→ **Requirement**
Output all entries verbatim, dropping pictures.

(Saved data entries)
_ _ _ _

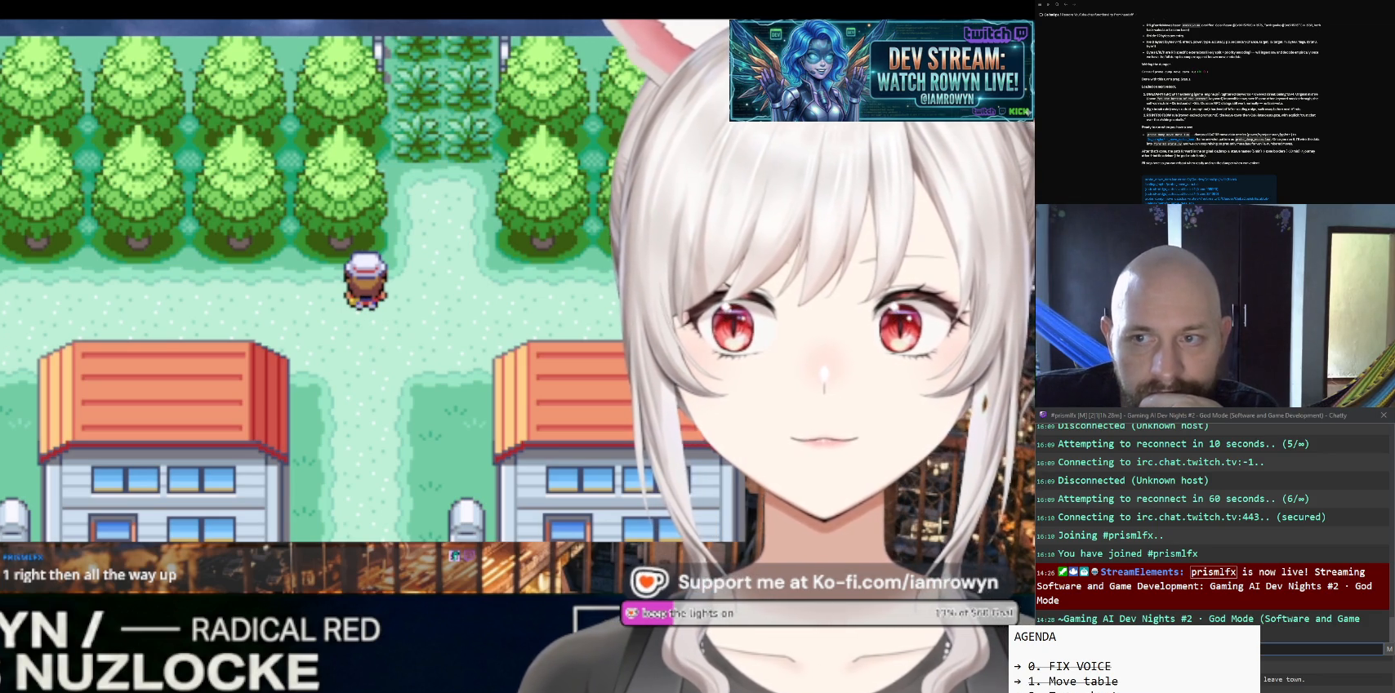
{"buttons": ["DPAD_UP"], "events": []}
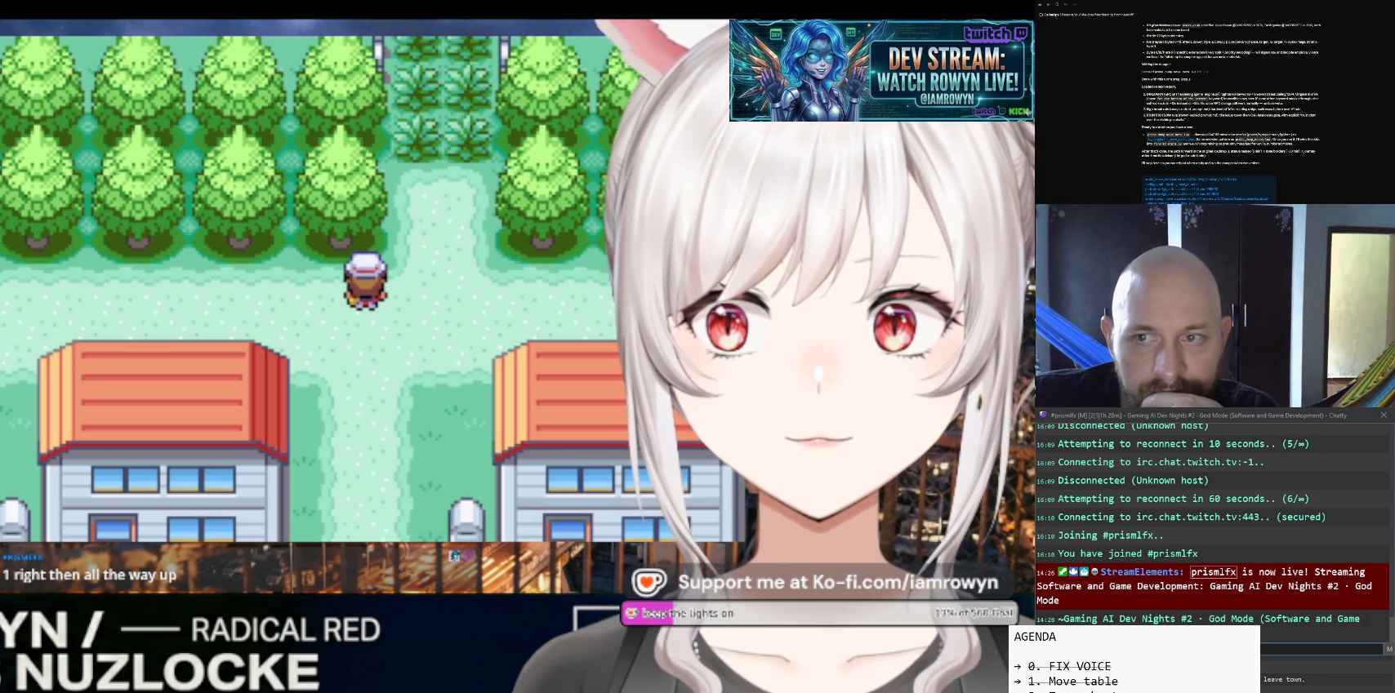
{"buttons": ["DPAD_UP"], "events": []}
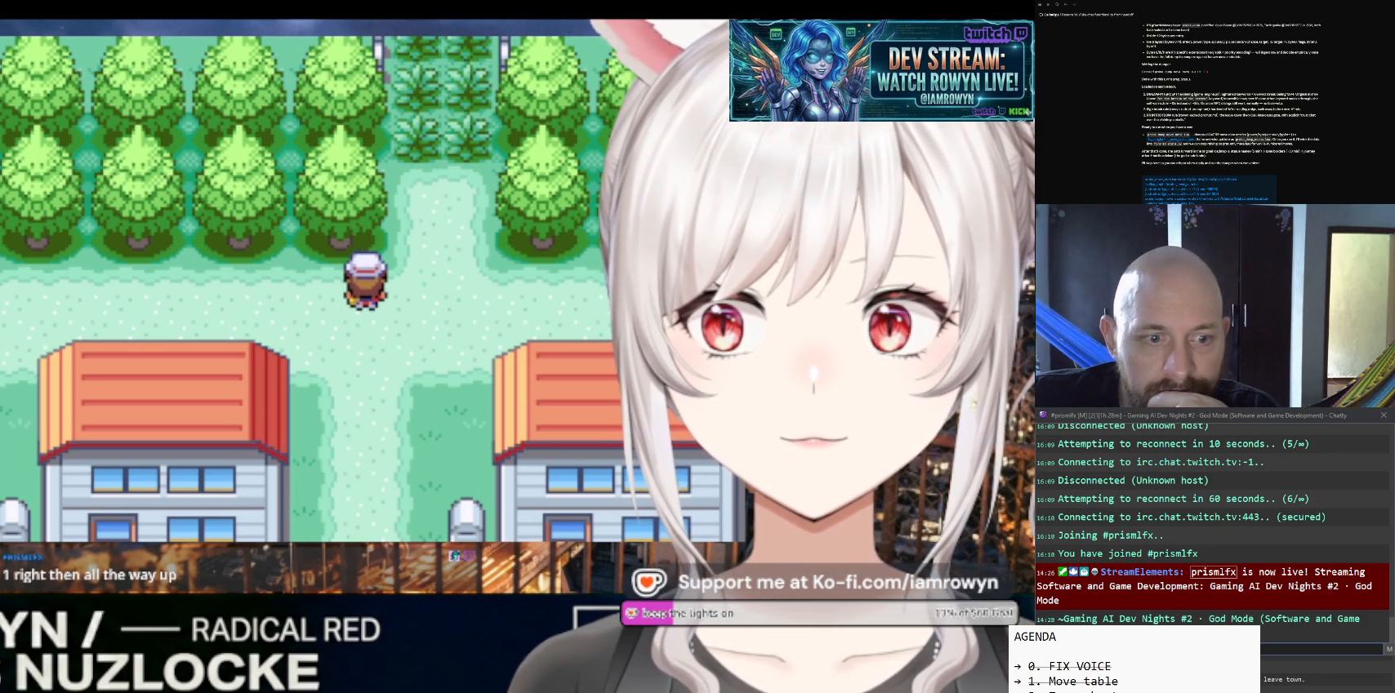
{"buttons": ["DPAD_UP"], "events": []}
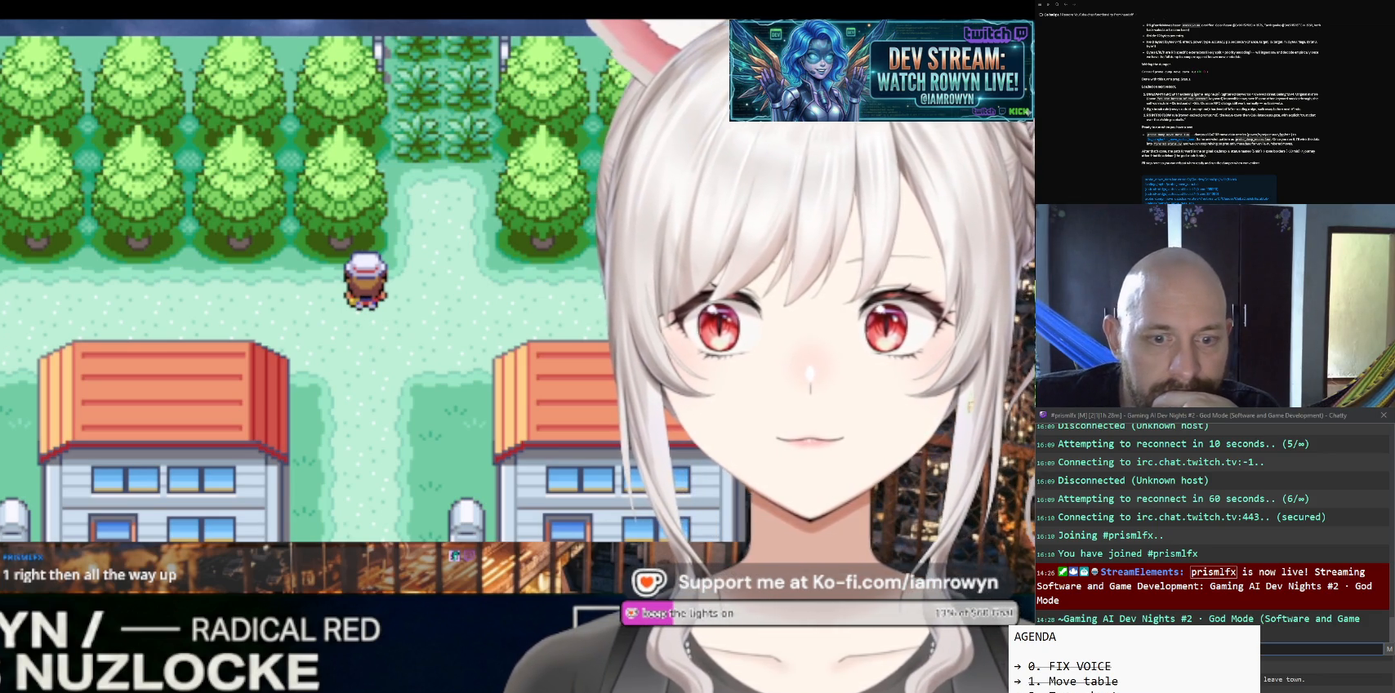
{"buttons": ["DPAD_UP"], "events": []}
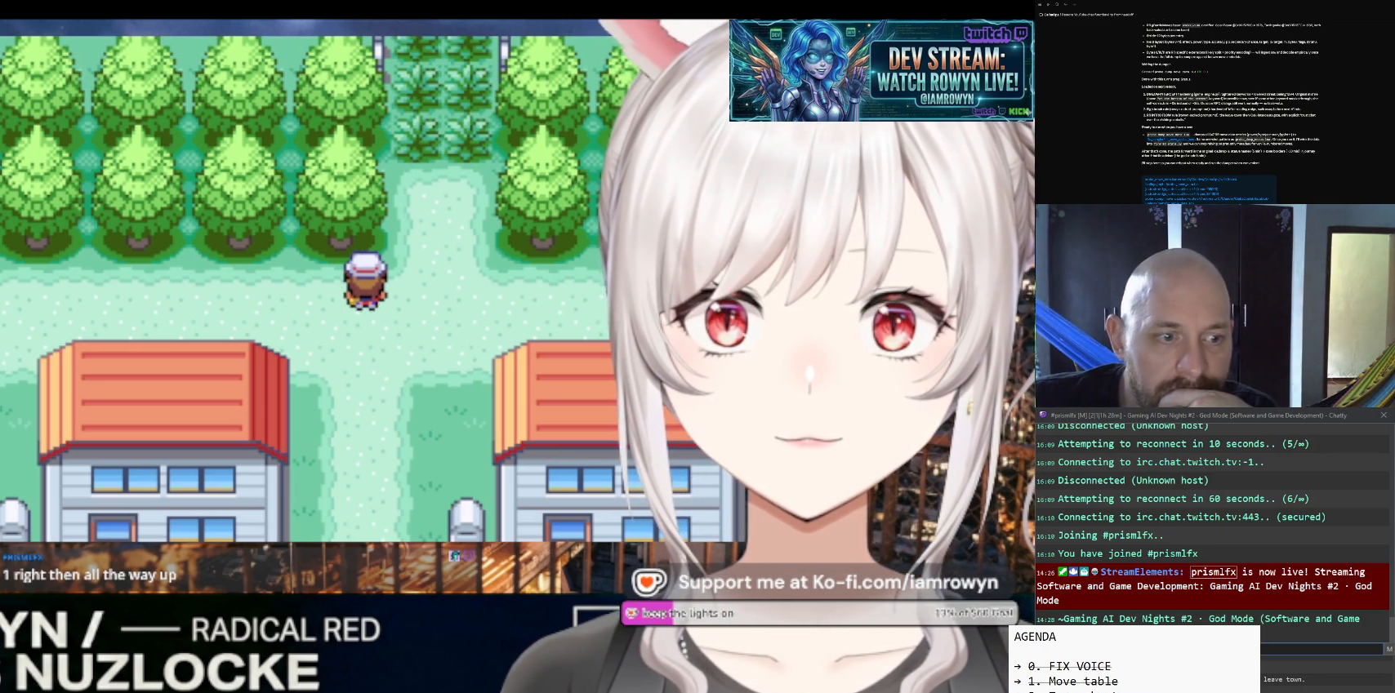
{"buttons": ["DPAD_UP"], "events": []}
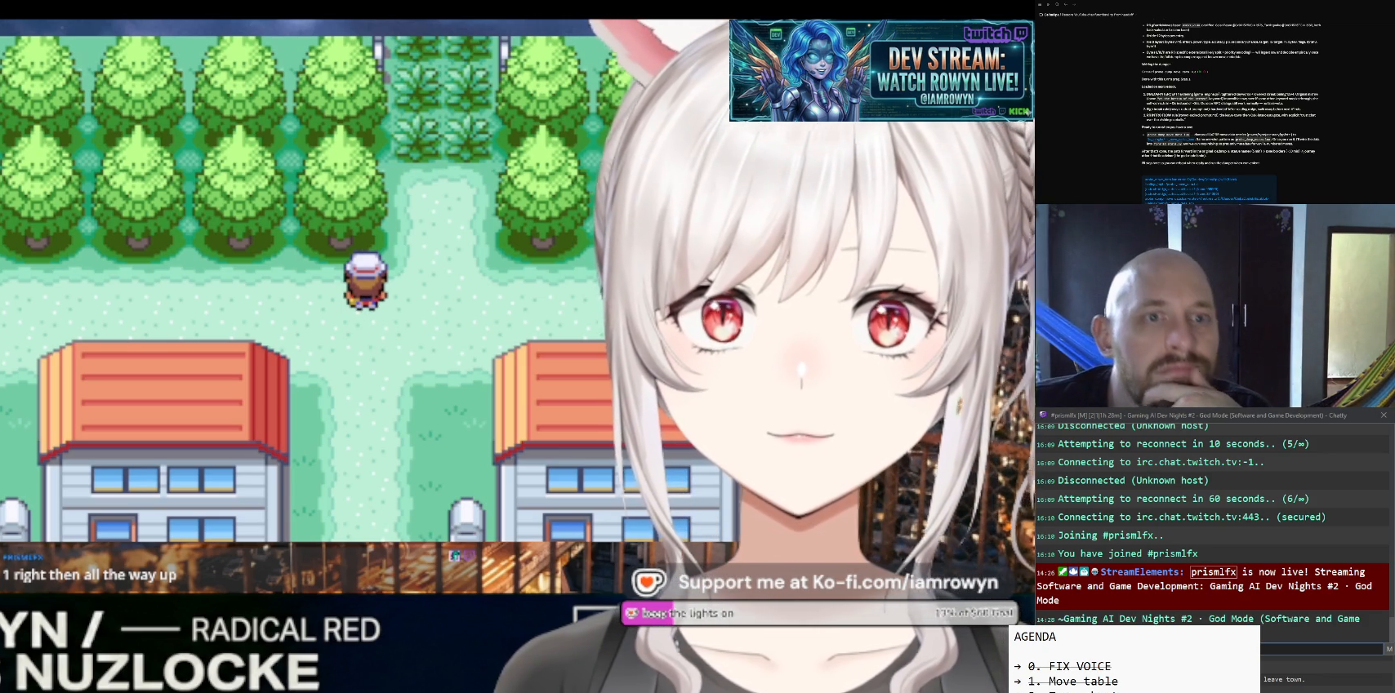
{"buttons": ["DPAD_UP"], "events": []}
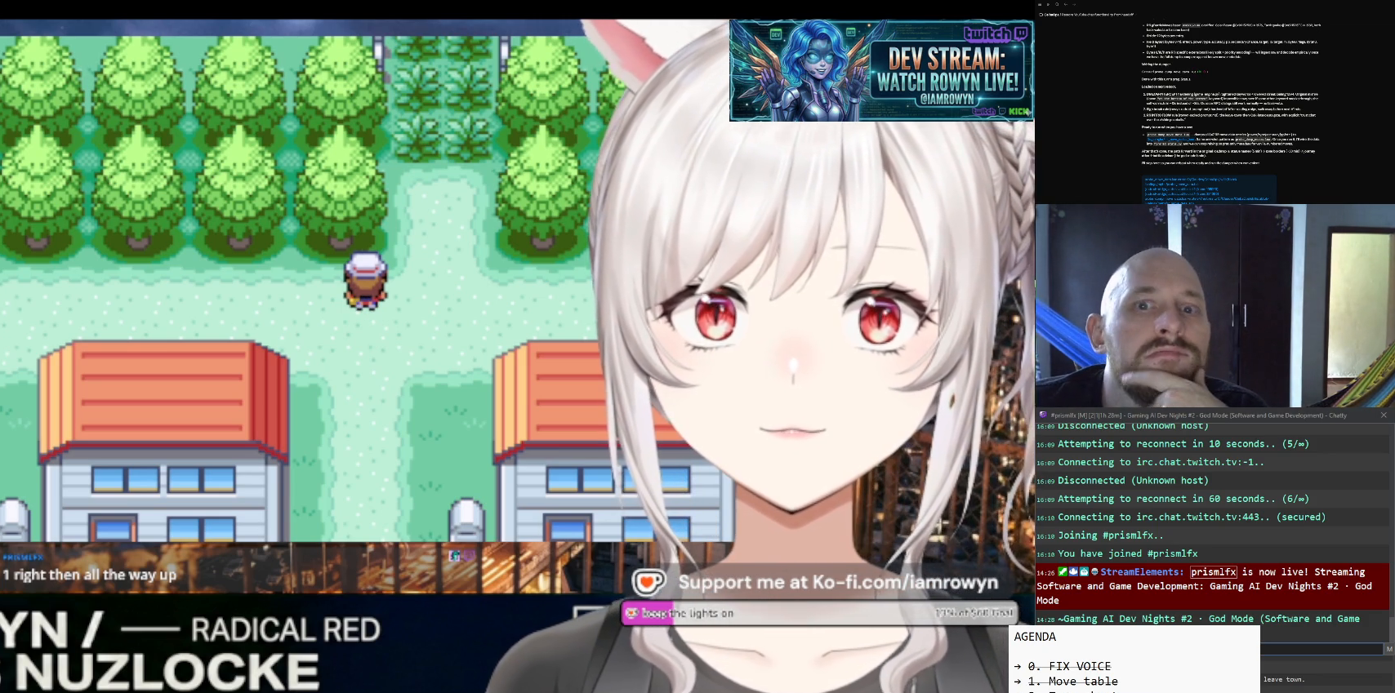
{"buttons": ["DPAD_UP"], "events": []}
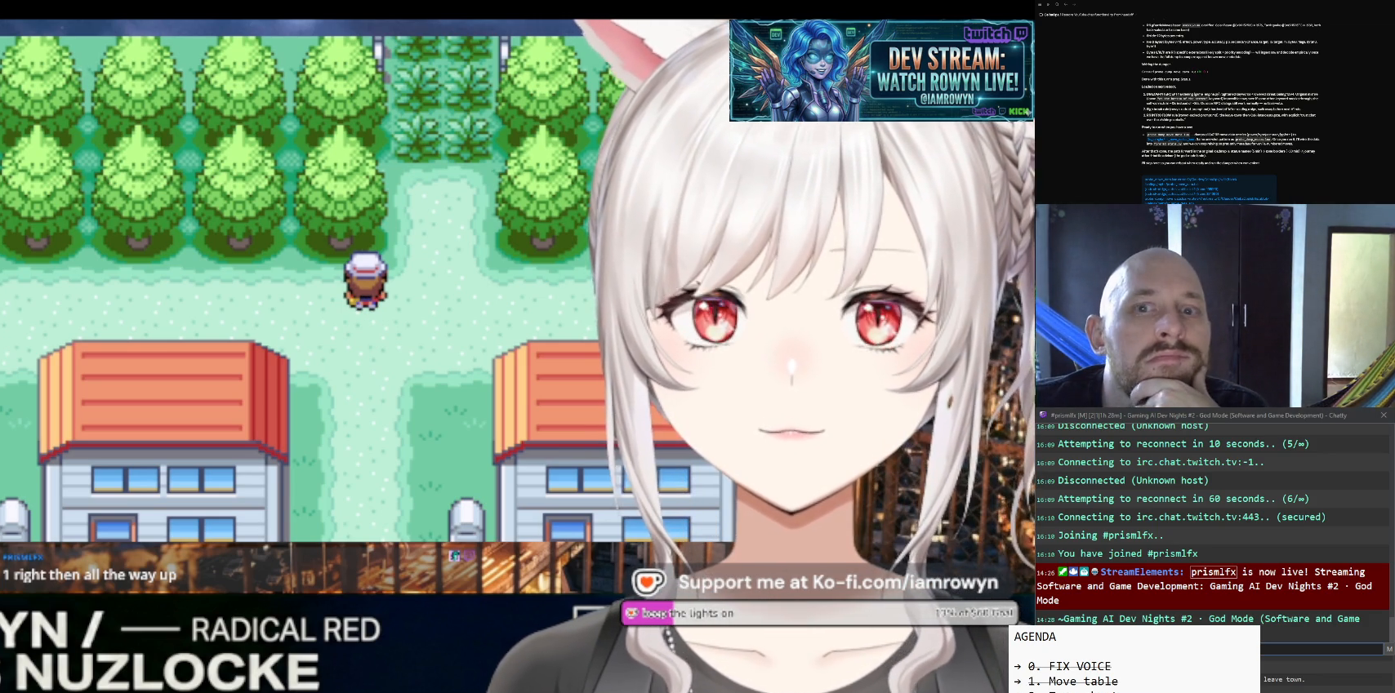
{"buttons": ["DPAD_UP"], "events": []}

_ _ _ _

→ **Result of this exercise**
{"buttons": ["DPAD_UP"], "events": []}
{"buttons": ["DPAD_UP"], "events": []}
{"buttons": ["DPAD_UP"], "events": []}
{"buttons": ["DPAD_UP"], "events": []}
{"buttons": ["DPAD_UP"], "events": []}
{"buttons": ["DPAD_UP"], "events": []}
{"buttons": ["DPAD_UP"], "events": []}
{"buttons": ["DPAD_UP"], "events": []}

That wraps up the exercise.